(RECORDS FOR THE TASK Opens)

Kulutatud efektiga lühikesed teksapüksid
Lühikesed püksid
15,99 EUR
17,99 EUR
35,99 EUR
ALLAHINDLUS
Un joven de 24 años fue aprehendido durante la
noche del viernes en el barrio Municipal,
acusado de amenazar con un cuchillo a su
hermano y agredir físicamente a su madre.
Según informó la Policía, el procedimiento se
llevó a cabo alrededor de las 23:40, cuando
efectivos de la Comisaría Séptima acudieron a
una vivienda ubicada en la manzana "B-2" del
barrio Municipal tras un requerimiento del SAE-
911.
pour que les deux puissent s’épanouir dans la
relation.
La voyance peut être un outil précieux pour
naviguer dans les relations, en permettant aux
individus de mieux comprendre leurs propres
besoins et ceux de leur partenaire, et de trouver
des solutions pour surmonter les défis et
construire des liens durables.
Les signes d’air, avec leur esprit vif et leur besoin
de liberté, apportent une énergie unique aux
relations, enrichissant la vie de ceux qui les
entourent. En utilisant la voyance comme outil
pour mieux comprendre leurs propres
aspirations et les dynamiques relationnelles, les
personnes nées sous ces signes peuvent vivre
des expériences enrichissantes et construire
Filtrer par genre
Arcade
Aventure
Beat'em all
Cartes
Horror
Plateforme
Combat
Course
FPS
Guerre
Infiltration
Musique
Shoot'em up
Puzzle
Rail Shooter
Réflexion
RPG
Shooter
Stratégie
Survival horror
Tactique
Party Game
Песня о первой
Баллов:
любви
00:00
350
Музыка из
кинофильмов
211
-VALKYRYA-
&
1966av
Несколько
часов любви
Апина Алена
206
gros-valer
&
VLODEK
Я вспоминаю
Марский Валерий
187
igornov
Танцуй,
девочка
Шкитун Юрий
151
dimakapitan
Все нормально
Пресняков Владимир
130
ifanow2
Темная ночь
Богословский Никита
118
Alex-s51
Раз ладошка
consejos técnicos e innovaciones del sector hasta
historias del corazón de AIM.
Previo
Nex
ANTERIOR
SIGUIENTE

(RECORDS FOR THE TASK Closes)

- [WHAT YOU WILL DO]
Copy every line of the items above word for word, keeping the original order, spelling, and punctuation.

- [EXERCISE RESULT]
Kulutatud efektiga lühikesed teksapüksid
Lühikesed püksid
15,99 EUR
17,99 EUR
35,99 EUR
ALLAHINDLUS
Un joven de 24 años fue aprehendido durante la
noche del viernes en el barrio Municipal,
acusado de amenazar con un cuchillo a su
hermano y agredir físicamente a su madre.
Según informó la Policía, el procedimiento se
llevó a cabo alrededor de las 23:40, cuando
efectivos de la Comisaría Séptima acudieron a
una vivienda ubicada en la manzana "B-2" del
barrio Municipal tras un requerimiento del SAE-
911.
pour que les deux puissent s’épanouir dans la
relation.
La voyance peut être un outil précieux pour
naviguer dans les relations, en permettant aux
individus de mieux comprendre leurs propres
besoins et ceux de leur partenaire, et de trouver
des solutions pour surmonter les défis et
construire des liens durables.
Les signes d’air, avec leur esprit vif et leur besoin
de liberté, apportent une énergie unique aux
relations, enrichissant la vie de ceux qui les
entourent. En utilisant la voyance comme outil
pour mieux comprendre leurs propres
aspirations et les dynamiques relationnelles, les
personnes nées sous ces signes peuvent vivre
des expériences enrichissantes et construire
Filtrer par genre
Arcade
Aventure
Beat'em all
Cartes
Horror
Plateforme
Combat
Course
FPS
Guerre
Infiltration
Musique
Shoot'em up
Puzzle
Rail Shooter
Réflexion
RPG
Shooter
Stratégie
Survival horror
Tactique
Party Game
Песня о первой
Баллов:
любви
00:00
350
Музыка из
кинофильмов
211
-VALKYRYA-
&
1966av
Несколько
часов любви
Апина Алена
206
gros-valer
&
VLODEK
Я вспоминаю
Марский Валерий
187
igornov
Танцуй,
девочка
Шкитун Юрий
151
dimakapitan
Все нормально
Пресняков Владимир
130
ifanow2
Темная ночь
Богословский Никита
118
Alex-s51
Раз ладошка
consejos técnicos e innovaciones del sector hasta
historias del corazón de AIM.
Previo
Nex
ANTERIOR
SIGUIENTE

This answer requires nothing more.